Passage for review:
++++++++

With the idea that if the solid part of the excreta could be separated from the liquid and kept comparatively dry the offensiveness would be much diminished, and deodorization be unnecessary, a method for getting rid of the liquid portion by what is termed the Goux system has been in use at Halifax. This system consists in lining the pail with a composition formed from the ashes and all the dry refuse which can be conveniently collected, together with some clay to give it adhesion. The lining is adjusted and kept in position by a means of a core or mould, which is allowed to remain in the pails until just before they are about to be placed under the seat; the core is then withdrawn, and the pail is left ready for use. The liquid which passes into the pail soaks into this lining, which thus forms the deodorizing medium. The proportion of absorbents in a lining 3 in. thick to the central space in a tub of the above dimensions would be about two to one; but unless the absorbents are dry, this proportion would be insufficient to produce a dry mass in the tubs when used for a week, and experience has shown that after being in use for several days the absorbing power of the lining is already exceeded, and the whole contents have remained liquid. There would appear to be little gain by the use of the Goux lining as regards freedom from nuisance, and though it removes the risk of splashing and does away with much of the unsightliness of the contents, the absorbent, inasmuch as it adds extra weight which has to be carried to and from the houses, is rather a disadvantage than otherwise from the manurial point of view.

++++++++

Material shown:
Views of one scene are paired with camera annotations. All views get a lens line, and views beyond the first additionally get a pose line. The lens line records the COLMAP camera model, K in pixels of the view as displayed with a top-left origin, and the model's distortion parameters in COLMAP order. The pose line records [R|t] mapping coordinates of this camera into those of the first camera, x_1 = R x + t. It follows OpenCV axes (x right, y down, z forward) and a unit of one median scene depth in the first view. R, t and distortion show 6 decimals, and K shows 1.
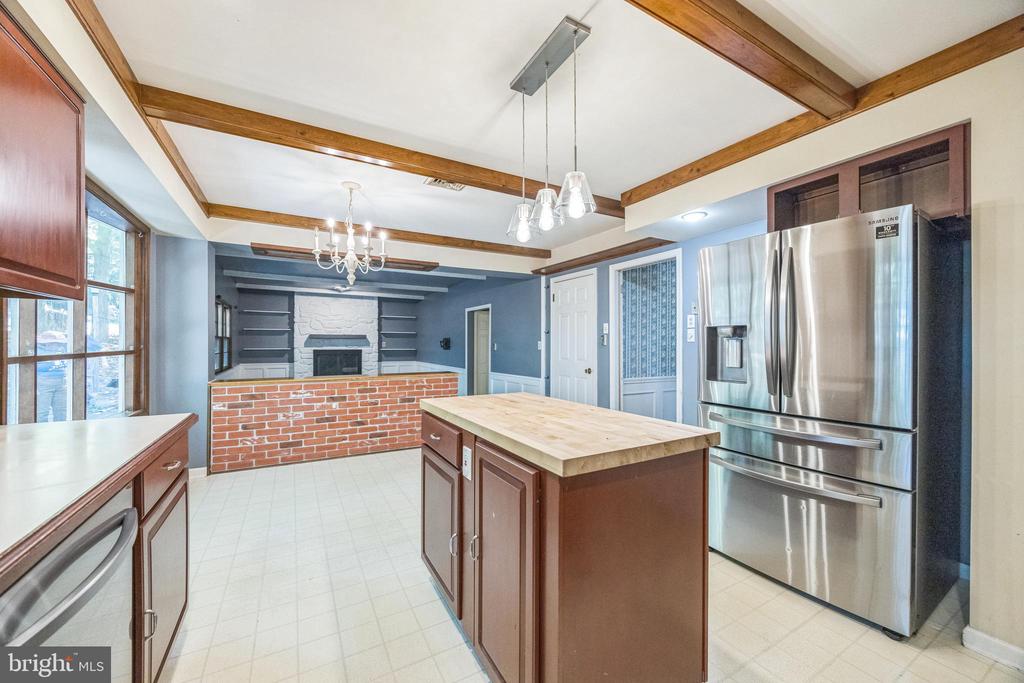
lens RADIAL K [[385.6, 0, 507.3], [0, 385.6, 342.2], [0, 0, 1]] dist [-0.000024, -0.000004]
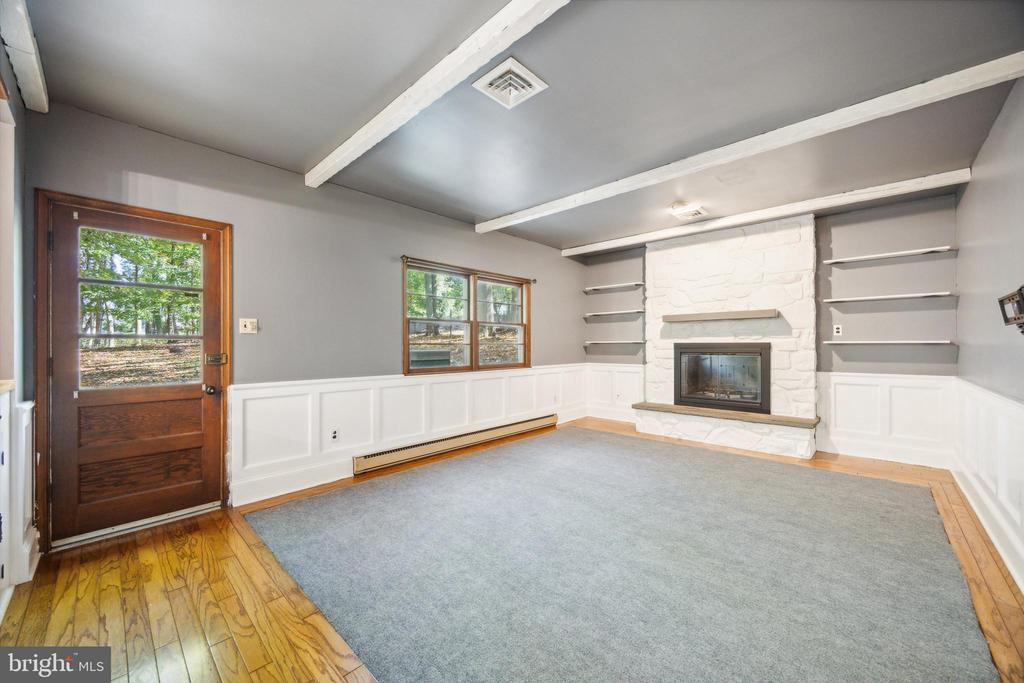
lens RADIAL K [[390.4, 0, 509.7], [0, 390.4, 345.2], [0, 0, 1]] dist [0.001187, 0.000095]
pose [[0.292235, -0.004899, -0.956334, -0.028638], [0.004211, 0.999984, -0.003836, 0.025166], [0.956337, -0.002906, 0.292251, 0.626255]]
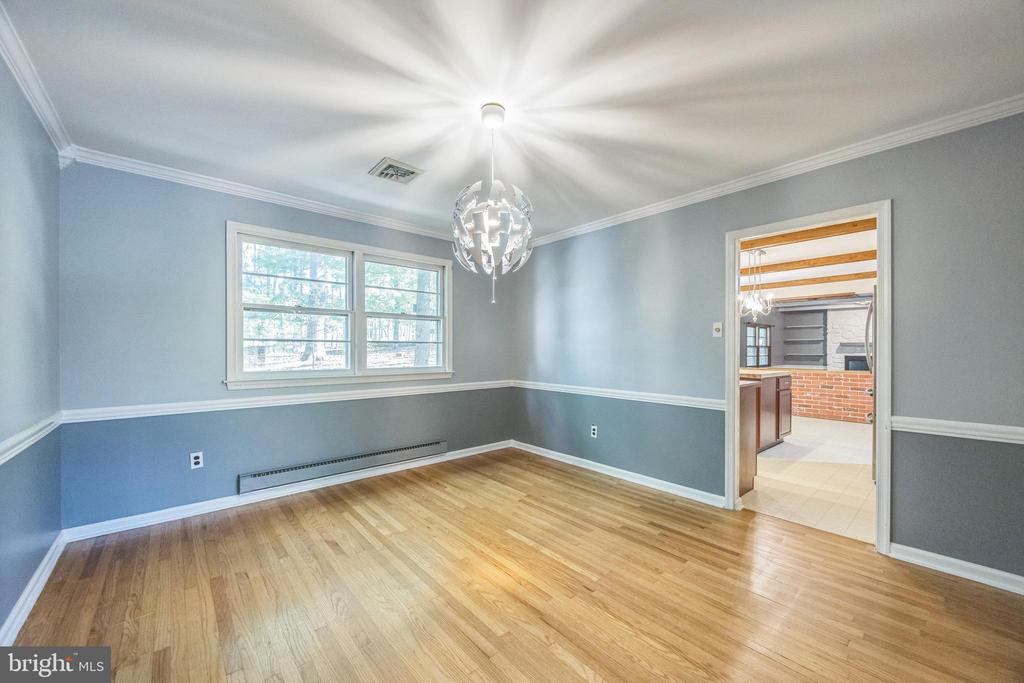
lens RADIAL K [[391.7, 0, 508.3], [0, 391.7, 351.6], [0, 0, 1]] dist [-0.000581, 0.000068]
pose [[0.192852, 0.003798, -0.981220, 0.500685], [0.000614, 0.999992, 0.003992, 0.001988], [0.981228, -0.001372, 0.192848, -0.261755]]
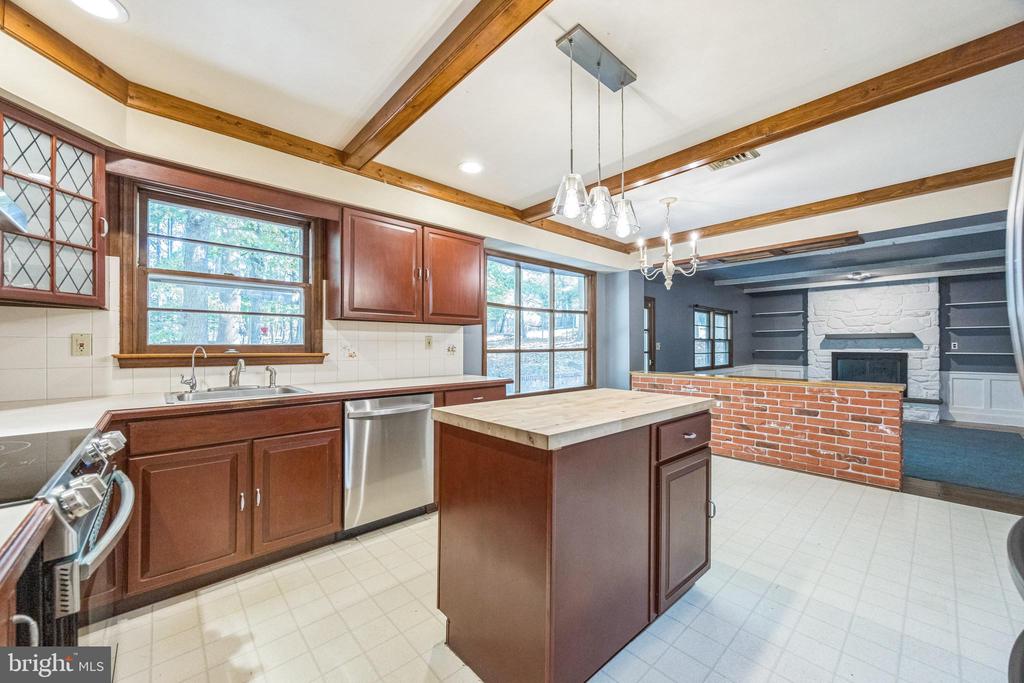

++++++++

Questions to answer:
(1) In the text on the Goux system, what is the pail lining made from?
(2) Turn the lines of the camera listing into a numbered list, skipping blank lines and leaving the pictures out.
The Goux system text and the camera listing have nothing to do with each other.

Answers to the tasks:
(1) Ashes and any dry refuse that can easily be collected, with some clay added to make it stick together.

(2)
1. Views of one scene are paired with camera annotations. All views get a lens line, and views beyond the first additionally get a pose line. The lens line records the COLMAP camera model, K in pixels of the view as displayed with a top-left origin, and the model's distortion parameters in COLMAP order. The pose line records [R|t] mapping coordinates of this camera into those of the first camera, x_1 = R x + t. It follows OpenCV axes (x right, y down, z forward) and a unit of one median scene depth in the first view. R, t and distortion show 6 decimals, and K shows 1.
2. lens RADIAL K [[385.6, 0, 507.3], [0, 385.6, 342.2], [0, 0, 1]] dist [-0.000024, -0.000004]
3. lens RADIAL K [[390.4, 0, 509.7], [0, 390.4, 345.2], [0, 0, 1]] dist [0.001187, 0.000095]
4. pose [[0.292235, -0.004899, -0.956334, -0.028638], [0.004211, 0.999984, -0.003836, 0.025166], [0.956337, -0.002906, 0.292251, 0.626255]]
5. lens RADIAL K [[391.7, 0, 508.3], [0, 391.7, 351.6], [0, 0, 1]] dist [-0.000581, 0.000068]
6. pose [[0.192852, 0.003798, -0.981220, 0.500685], [0.000614, 0.999992, 0.003992, 0.001988], [0.981228, -0.001372, 0.192848, -0.261755]]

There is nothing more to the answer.